En même temps, on a reçu plein de gens ici
qui faisaient la campagne, qui nous disaient : « Quand on rencontre des électeurs
du Rassemblement national quand on fait du porte à porte,
on ne sait pas sur qui on va tomber. On toque à la porte
et tout de suite, on a ce qu'on entend sur CNews
qui vient en premier lieu si on ne pose pas d'autres questions
pour savoir de quoi les gens ont envie dans leur vie quotidienne
ou dans leur vie très concrète. » Ça, c'est très important, ce qu'on appelle
la bollorisation de l'ambiance. Mais j'aimerais ajouter autre chose. Je pense que ces médias
servent aussi, ont aussi pour effet d'influer considérablement sur
ce qui fabrique l'offre politique. Or, on a bien vu à la faveur
de cette élection que l'offre est quelque chose
de décisif. Un électeur, par définition,
ne sait pas dans l'absolu pour qui il va voter. D'ailleurs, il n'a pas le choix,
ça dépend des candidats dans sa circonscription,
par exemple. Et l'offre politique,
entendue au sens large, c'est-à-dire qui a le droit
d'être candidat, qui sera Premier ministre,
qui sera présidentiable, mais aussi de quels thèmes
on a le droit de parler, tout ça est vraiment fabriqué
par ce type de médias, comme par tous les médias
en règle générale. Mais ces médias-là ont pris
une importance décisive dans la fabrication de l'offre,
c'est-à-dire qu'en fait, ce n'est pas tant l'effet qu'ils auraient directement
sur les électeurs, c'est une mauvaise question de savoir si la télévision
fait l'élection. En fait, elle la fait
de façon très indirecte en participant
à la structuration de l'offre. Si on reprend l'exemple
de la manipulation avec cette couv', cette une du JDD au dernier moment, en fait, on voit,
l'argument a été soulevé par Yunnes, l'effet sur la manière dont ça affaiblit éventuellement
la macronie, mais ça vient aussi percuter
l'intérieur de la gauche où, rappelons-le, dans le programme
du Nouveau Front populaire figure l'abrogation
de la loi immigration. Alors, qu'est-ce que
ça veut dire, en fait ? Finalement, on a là
une offre politique de gauche qui propose de se débarrasser
de cette loi, mais le simple fait de retoucher
un tout petit peu cette loi provoque un gigantesque scandale. Donc, ça a des effets considérables sur des formes d'autocensure
à gauche, y compris par exemple sur :
« Vous vous rendez compte, on ne peut pas arriver au pouvoir et immédiatement abroger
cette loi », par exemple. Question d'actualité aujourd'hui.
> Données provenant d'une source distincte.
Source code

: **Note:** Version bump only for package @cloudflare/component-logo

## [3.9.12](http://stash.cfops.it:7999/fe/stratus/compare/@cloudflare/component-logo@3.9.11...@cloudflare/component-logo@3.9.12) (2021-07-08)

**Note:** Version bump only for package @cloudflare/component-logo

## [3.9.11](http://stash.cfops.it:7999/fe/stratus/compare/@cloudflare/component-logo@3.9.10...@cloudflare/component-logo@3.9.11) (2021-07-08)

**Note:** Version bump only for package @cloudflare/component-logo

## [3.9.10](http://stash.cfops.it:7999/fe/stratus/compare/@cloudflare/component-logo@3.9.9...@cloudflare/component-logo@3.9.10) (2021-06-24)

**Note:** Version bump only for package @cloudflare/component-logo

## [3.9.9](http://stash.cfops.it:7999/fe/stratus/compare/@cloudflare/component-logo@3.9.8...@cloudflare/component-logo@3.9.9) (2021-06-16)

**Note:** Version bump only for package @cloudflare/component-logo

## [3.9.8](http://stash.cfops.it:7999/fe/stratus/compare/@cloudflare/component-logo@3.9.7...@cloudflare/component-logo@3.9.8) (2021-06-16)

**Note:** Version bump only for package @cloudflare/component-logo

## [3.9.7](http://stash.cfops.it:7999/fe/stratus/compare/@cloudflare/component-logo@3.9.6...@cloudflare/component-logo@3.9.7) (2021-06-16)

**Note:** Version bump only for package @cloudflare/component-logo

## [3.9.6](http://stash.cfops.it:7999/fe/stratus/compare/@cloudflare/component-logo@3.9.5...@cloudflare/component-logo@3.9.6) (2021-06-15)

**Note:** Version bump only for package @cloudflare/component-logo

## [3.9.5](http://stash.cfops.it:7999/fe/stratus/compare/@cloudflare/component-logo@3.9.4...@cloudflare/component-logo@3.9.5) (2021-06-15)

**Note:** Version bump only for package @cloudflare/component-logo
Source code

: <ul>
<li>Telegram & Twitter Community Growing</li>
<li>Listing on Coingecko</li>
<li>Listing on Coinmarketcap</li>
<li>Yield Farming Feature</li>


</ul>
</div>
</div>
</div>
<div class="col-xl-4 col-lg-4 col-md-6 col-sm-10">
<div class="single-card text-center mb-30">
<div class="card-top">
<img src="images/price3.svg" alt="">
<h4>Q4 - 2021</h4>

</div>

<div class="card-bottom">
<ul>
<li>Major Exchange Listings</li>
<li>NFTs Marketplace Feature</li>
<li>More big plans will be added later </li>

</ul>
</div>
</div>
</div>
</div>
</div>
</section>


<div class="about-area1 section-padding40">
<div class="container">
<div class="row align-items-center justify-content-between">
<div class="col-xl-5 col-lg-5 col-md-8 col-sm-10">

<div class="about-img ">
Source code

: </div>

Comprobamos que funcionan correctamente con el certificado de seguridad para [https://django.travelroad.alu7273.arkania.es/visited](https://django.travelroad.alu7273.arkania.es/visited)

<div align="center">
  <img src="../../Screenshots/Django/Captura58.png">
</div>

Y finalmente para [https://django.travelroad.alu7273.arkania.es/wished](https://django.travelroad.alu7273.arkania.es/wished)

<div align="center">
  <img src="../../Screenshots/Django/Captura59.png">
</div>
Si le Nouveau Front populaire accède d'une manière ou d'une autre
au gouvernement de ce pays, les priorités
vont devoir être établies, il y a des choses très claires
dans leurs engagements et ça, ça y figure. Et de ce point de vue-là,
les médias Bolloré auraient ou auront peut-être
contribué au fait de considérer le fait
d'abroger cette loi comme quelque chose
de pas forcément urgent ou d'un peu dangereux
pour la gauche, par exemple. Voilà les types d'effets. On installe déjà des récits
pour la suite. Safia Dahani,
vous vouliez réagir là-dessus ? Oui, surtout sur ce qui a été dit
un peu avant sur la question
des effets des médias. Je pense que c'est intéressant de parler de représentation
médiatique au sens large, mais on sait
depuis au moins les années 40 que les effets médias
n'ont pas d'effet direct et puissant sur les électeurs,
que ce soient des électeurs du RN ou d'autres types d'électeurs. En fait, généralement, on s'expose
de manière sélective aux médias. On a plutôt tendance
à s'exposer à des médias avec lesquels
on est plutôt d'accord. Par contre, ce qui peut se passer, et c'est pour ça que j'invite
à regarder sur le temps très long de la médiatisation de l'extrême
droite et comment les mots pour la dire et la faire parler
ont évolué, ça peut créer
des représentations nationales, des effets de mise à l'agenda,
des effets de cadrage particuliers, mais il n'y a pas d'effet massif
et direct sur les électeurs. J'imagine que quand on a une chaîne
qui pousse très loin vers la droite jusqu'à faire de la propagande,
ça ouvre la fenêtre de ce qui est dicible ou de ce qui est dit
dans l'espace public. Ça peut confirmer
quelque chose qu'on pensait avant. « Si quelqu'un d'aussi important
à la télévision le dit comme moi, ça m'autorise moi aussi à le dire. » Mais il y a quand même
des dispositions qui arrivent avant qui ne sont pas liées
vraiment aux médias. Juste, je voudrais ajouter une chose
pour dire à quel point, vous avez dit des décennies,
c'est très ancien, c'est-à-dire qu'on n'a pas attendu
Bolloré pour ça. Je me souviens avoir remarqué
un drôle de montage d'articulations qui existait il y a plus de 20 ans
dans le paysage médiatique français. Un hebdomadaire, Marianne, avait pour fonction,
entre autres choses, d'opérer la « blanchisserie »,
j'appelle ça comme ça, la blanchisserie du vocabulaire
de l'extrême droite, en parlant d'immigrationnisme,
en parlant de droit de l'hommisme, en parlant d'européisme,
tous ces mots qui venaient de l'extrême droite et qui ont été
popularisés dans l'espace public. Et puis, après la blanchisserie,
il y avait le pressing de luxe, et c'était la revue Le Débat. Vous vous rendez compte que c'était
les mêmes auteurs, parfois. Aujourd'hui, beaucoup écrivent
dans Causeur. Mais l'origine de ça
et cette activité, il y a des organes de presse
qui étaient plutôt perçus comme de gauche à l'époque,
d'ailleurs, qui ont joué un rôle décisif dans
ces transformations de vocabulaire, et c'est très ancien. Le score du RN aujourd'hui, il est également le produit
de choses qui se sont déroulées il y a 20 ans, il y a 30 ans. Je suis un peu en désaccord
avec vous. Bien sûr, il faut regarder le passé.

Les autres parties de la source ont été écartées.